Losing Friends but Finding Peace

I love astrology because it tells you what is brewing in your own subconscious even if it isn’t something you want to deal with.

It reminds me life is an endless circle over and over even if the scenery is different it is still the same pattern asking to be looked at before you get to change levels in the next infinity loop that your life becomes.

The patterns ask us to look at 1996 and 2018.

In 1996 I got contacts braces and left the only real friend I had made a that point to rock with the hot popular girls.

I claimed my throne as hot girl and would go on to steal boyfriends from girls who waited in the car for him to come back and dump her.

The Power of pretty was my drug and I rode that as far as the fat girl in the group ever can when she has the prettiest face of them all, but I always wondered what the version of me who stayed with that friend could have been.

By 2018 I was still using my pretty privilege to fit in and be that perfect stay at home mom wife, Portuguese daughter and friend. but everything was cracking around me as I fit to stay in the pretty boxes my libra risings begs of me.

In 1996 I traded authenticity for the power of pretty the power of being desired.

In 2018 I was just starting to become the rebellious maverick I am today.

I had to watch my thirty four year old homie die in her bed tucked in with all the fluff and Victoria Secret-Listening to pop music in the middle of her condo living room waiting to exit the star dust body that took her life. That one really did it for me. All the ways we try to be perfect and yet still a rare cancer can just come and wipe out your life.

I started to kick people and organizations out of me life after that.

I had been sucked into a homeschool group and marked for a President position that was only to be a shell, for them to find out I am never anyone’s shell for anything.

I was losing everyone close to me when i realised I was only important if I was giving something my time, my inspiration, my help.

Then they came for the one person I never thought they could take, but that was 2018 when I didn’t know astrology the way I do now.

My last ex bestie as I like to call her would hit the fate train of exits in my inner circle that Spring, and I would take the final dramatic hammer to it right before the summer turned to fall that year. I bring her up because the concept of Power is a big thing now.

The only post she still has me tagged in on IG after removing every single like to every single post I ever made is one that has her shadow taking a picture of the cement walkways in our capital city. The words POWE are written in the cement but someone has added an R to the end of it. So it says POWER. We were on a bestie city date that day.
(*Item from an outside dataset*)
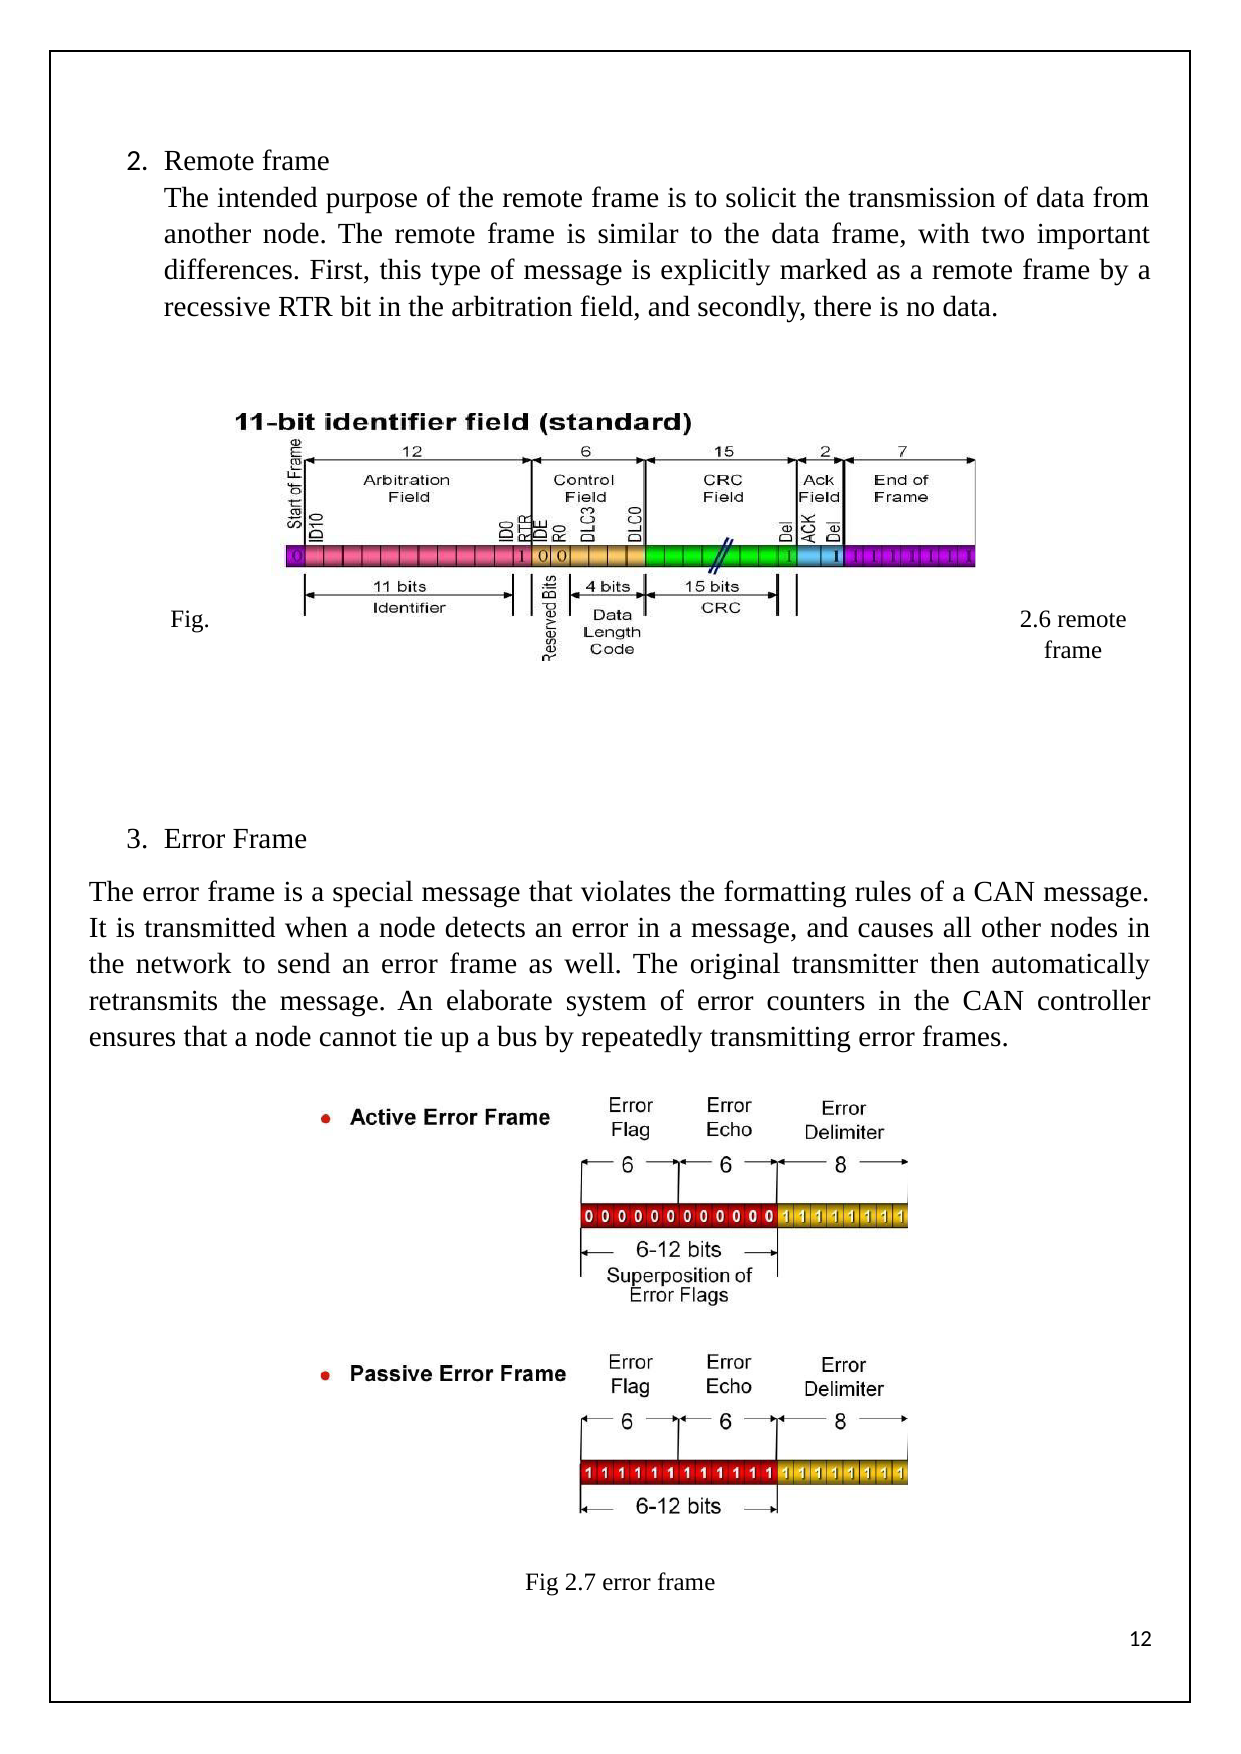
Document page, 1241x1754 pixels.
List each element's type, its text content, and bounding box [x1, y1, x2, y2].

I think I broke a flip flop.

This always pokes the bear for me if I’m being a truly honest person.

I want to untag myself, or comment something rude, but I know that is a dumb game my basic astrology wants to play and if I am being an above it all kind of creature I have to remember what pokes the bear is not worth the time in some cases, but I still ruminant it at night and what it actually means to me.
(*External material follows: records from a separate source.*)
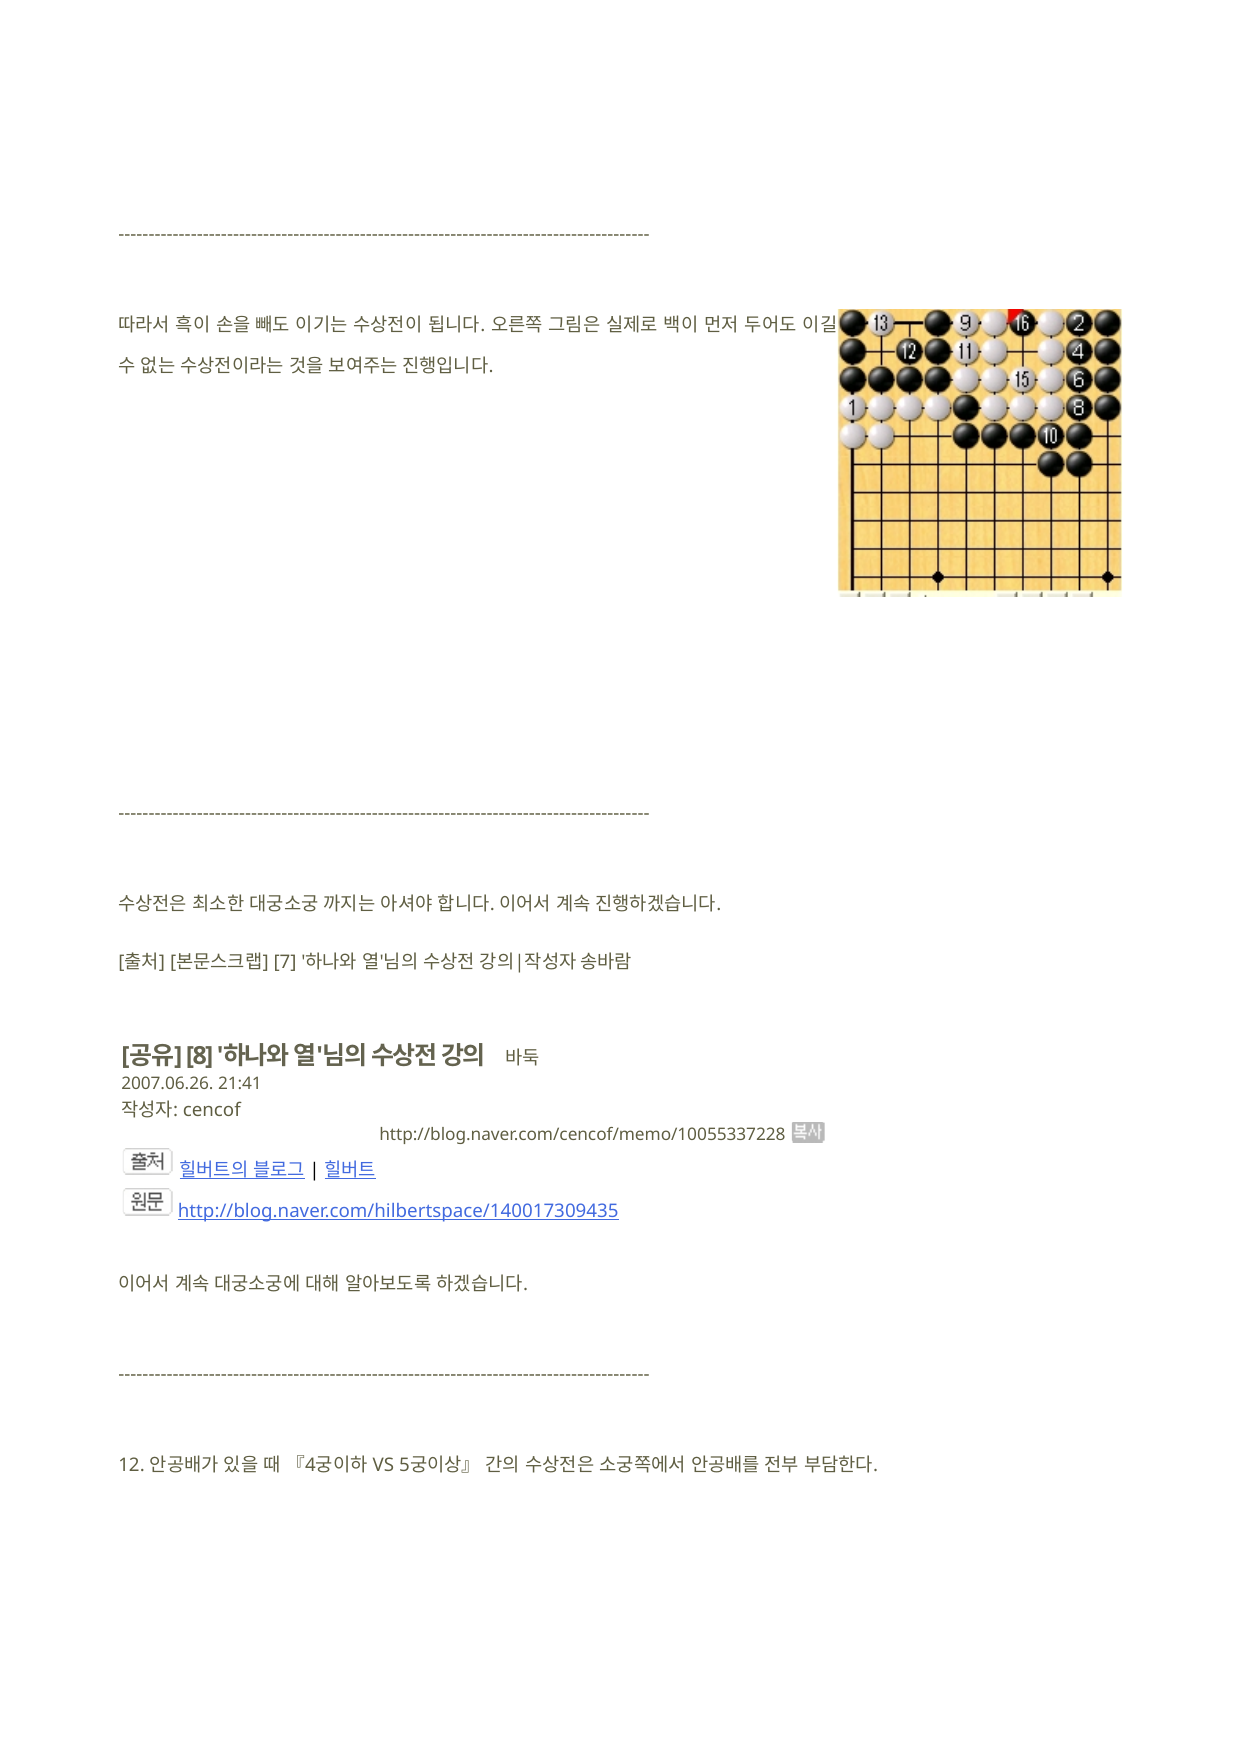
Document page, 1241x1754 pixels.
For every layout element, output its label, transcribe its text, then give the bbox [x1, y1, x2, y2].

text 12. 안공배가 있을 때 『4궁이하 VS 5궁이상』 간의 수상전은 소궁쪽에서 안공배를 전부 부담한다. [118, 1449, 1122, 1477]
picture [791, 1122, 825, 1143]
text ---------------------------------------------------------------------------------------- [118, 1360, 1122, 1386]
text ---------------------------------------------------------------------------------------- [118, 799, 1122, 825]
text 힐버트의 블로그 | 힐버트 http://blog.naver.com/hilbertspace/140017309435 [118, 1148, 1122, 1222]
picture [837, 309, 1123, 597]
table_header [공유] [8] '하나와 열'님의 수상전 강의 바둑 2007.06.26. 21:41 작성자: cencof http://blog.naver.com/cencof/memo/10055337228 [118, 1032, 827, 1148]
text 이어서 계속 대궁소궁에 대해 알아보도록 하겠습니다. [118, 1268, 1122, 1296]
text [출처] [본문스크랩] [7] '하나와 열'님의 수상전 강의|작성자 송바람 [118, 946, 1122, 974]
picture [122, 1188, 173, 1216]
picture [122, 1148, 173, 1175]
text 수상전은 최소한 대궁소궁 까지는 아셔야 합니다. 이어서 계속 진행하겠습니다. [118, 888, 1122, 916]
text ---------------------------------------------------------------------------------------- [118, 220, 1122, 246]
text 따라서 흑이 손을 빼도 이기는 수상전이 됩니다. 오른쪽 그림은 실제로 백이 먼저 두어도 이길 수 없는 수상전이라는 것을 보여주는 진행입니다. [118, 309, 837, 377]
I would find out many years later because of studying astrology that I was a girl doomed to become indispensable to everyone around her. To be left invisible and always alone. The one who would have to tell people to get all the way away from me with their loyalty tests and gaslighting guild trips.

Back then in 2018 It just felt hard, sad. I would have to do this to a lot of folks, and it left me talked about behind my back for giving up on family and friends, when in reality I was stepping into my power and living out my north node.

I know that one post being still tagged which will end up untagged in a few months after I am sure she stumbles upon this and reads it, and hates that I noticed that when I have and always did notice everything. I know that post being tagged has more to do with a bigger theme then what she means it to be.

Since this time period is so lit up in the astro I have been thinking on it more and more, what it meant to be in your power and how that would be different for almost all of us if we looked at our own astrology.

For me The Power was in how much it hurt to rip that one away from me. More than my mother who could never stop drinking, more than my cousin who called me the c word online, more than all the ways I had ever been left out and not included.

The Power is in letting the truth be the truth.

The Power is in recognising it pokes my bear.

The Power is in letting it be what it was and understanding sometimes the greatest loves are just a lesson in what you deserve and what you will have to walk away from.

The Power is in knowing everything we do in the dark eventually comes to the light.

The Power is in knowing I have no need to flex my power over anyone’s petty feelings because I want to live a peaceful life.

In looking at where we have come from and where we are going I am so blessed to know I was never wrong to leave anyone behind, I was only wrong to feel bad about it. I know now that Power is just another word made up by man to feel above it all, and i am not here to prove I am above it. I am here to show what it looks like to live that way.